Required work: Please retype the text of every one of the records below, line for line and without changes, leaving out the pictures.

Stored data entries
== Segment start ==

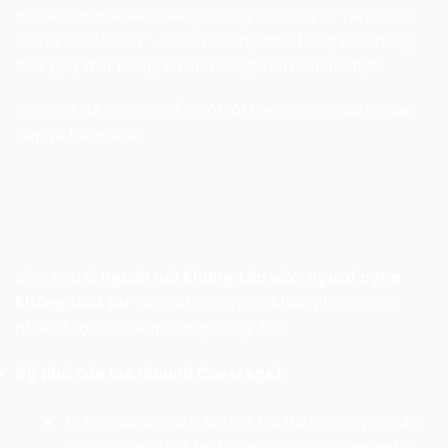
mà đến mức khách hàng không nhận ra sự hiện diện
của kỹ thuật viên” – tức là không một tiếng rít, không
một giây mất tiếng, và ánh sáng luôn chuẩn mực.
Dưới đây là những điểm cốt lõi bạn cần đặc biệt quan
tâm và kiểm soát:
1. Về Hệ Thống Âm Thanh (Phần
quan trọng nhất)
Mục tiêu là
người nói không tốn sức, người nghe
không chói tai
và mọi vị trí trong khán phòng đều
nhận được mức âm lượng đồng đều.
Độ phủ của loa (Sound Coverage):
Tránh sai lầm dồn hai cột loa thật lớn ở góc sân
khấu rồi mở thật to để người cuối phòng nghe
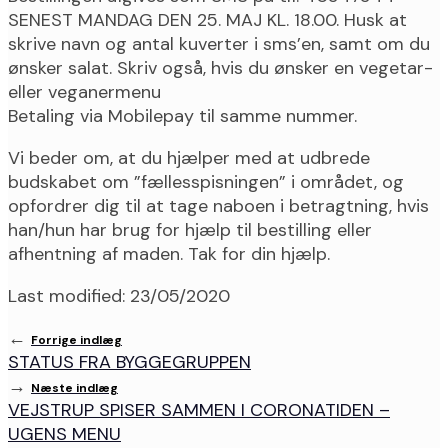
SENEST MANDAG DEN 25. MAJ KL. 18.00. Husk at
skrive navn og antal kuverter i sms’en, samt om du
ønsker salat. Skriv også, hvis du ønsker en vegetar-
eller veganermenu
Betaling via Mobilepay til samme nummer.
Vi beder om, at du hjælper med at udbrede
budskabet om ”fællesspisningen” i området, og
opfordrer dig til at tage naboen i betragtning, hvis
han/hun har brug for hjælp til bestilling eller
afhentning af maden. Tak for din hjælp.
Last modified: 23/05/2020
←
Forrige indlæg
STATUS FRA BYGGEGRUPPEN
→
Næste indlæg
VEJSTRUP SPISER SAMMEN I CORONATIDEN –
UGENS MENU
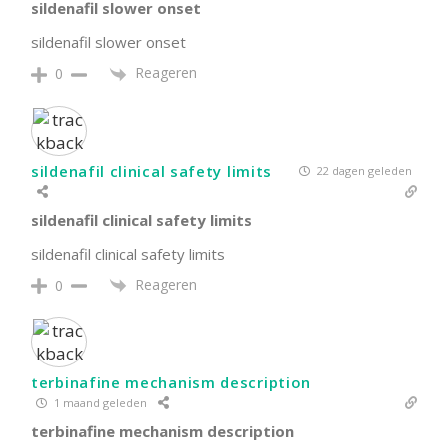
sildenafil slower onset
sildenafil slower onset
Reageren
0
sildenafil clinical safety limits
22 dagen geleden
sildenafil clinical safety limits
sildenafil clinical safety limits
Reageren
0
terbinafine mechanism description
1 maand geleden
terbinafine mechanism description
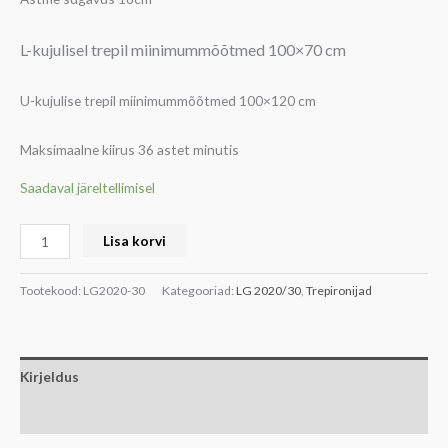
L-kujulisel trepil miinimummõõtmed 100×70 cm
U-kujulise trepil miinimummõõtmed 100×120 cm
Maksimaalne kiirus 36 astet minutis
Saadaval järeltellimisel
Lisa korvi
Tootekood:
LG2020-30
Kategooriad:
LG 2020/30
,
Trepironijad
Kirjeldus
Lisainfo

== Segment end ==

Written reply:
mà đến mức khách hàng không nhận ra sự hiện diện
của kỹ thuật viên” – tức là không một tiếng rít, không
một giây mất tiếng, và ánh sáng luôn chuẩn mực.
Dưới đây là những điểm cốt lõi bạn cần đặc biệt quan
tâm và kiểm soát:
1. Về Hệ Thống Âm Thanh (Phần
quan trọng nhất)
Mục tiêu là
người nói không tốn sức, người nghe
không chói tai
và mọi vị trí trong khán phòng đều
nhận được mức âm lượng đồng đều.
Độ phủ của loa (Sound Coverage):
Tránh sai lầm dồn hai cột loa thật lớn ở góc sân
khấu rồi mở thật to để người cuối phòng nghe
SENEST MANDAG DEN 25. MAJ KL. 18.00. Husk at
skrive navn og antal kuverter i sms’en, samt om du
ønsker salat. Skriv også, hvis du ønsker en vegetar-
eller veganermenu
Betaling via Mobilepay til samme nummer.
Vi beder om, at du hjælper med at udbrede
budskabet om ”fællesspisningen” i området, og
opfordrer dig til at tage naboen i betragtning, hvis
han/hun har brug for hjælp til bestilling eller
afhentning af maden. Tak for din hjælp.
Last modified: 23/05/2020
←
Forrige indlæg
STATUS FRA BYGGEGRUPPEN
→
Næste indlæg
VEJSTRUP SPISER SAMMEN I CORONATIDEN –
UGENS MENU
sildenafil slower onset
sildenafil slower onset
Reageren
0
sildenafil clinical safety limits
22 dagen geleden
sildenafil clinical safety limits
sildenafil clinical safety limits
Reageren
0
terbinafine mechanism description
1 maand geleden
terbinafine mechanism description
L-kujulisel trepil miinimummõõtmed 100×70 cm
U-kujulise trepil miinimummõõtmed 100×120 cm
Maksimaalne kiirus 36 astet minutis
Saadaval järeltellimisel
Lisa korvi
Tootekood:
LG2020-30
Kategooriad:
LG 2020/30
,
Trepironijad
Kirjeldus
Lisainfo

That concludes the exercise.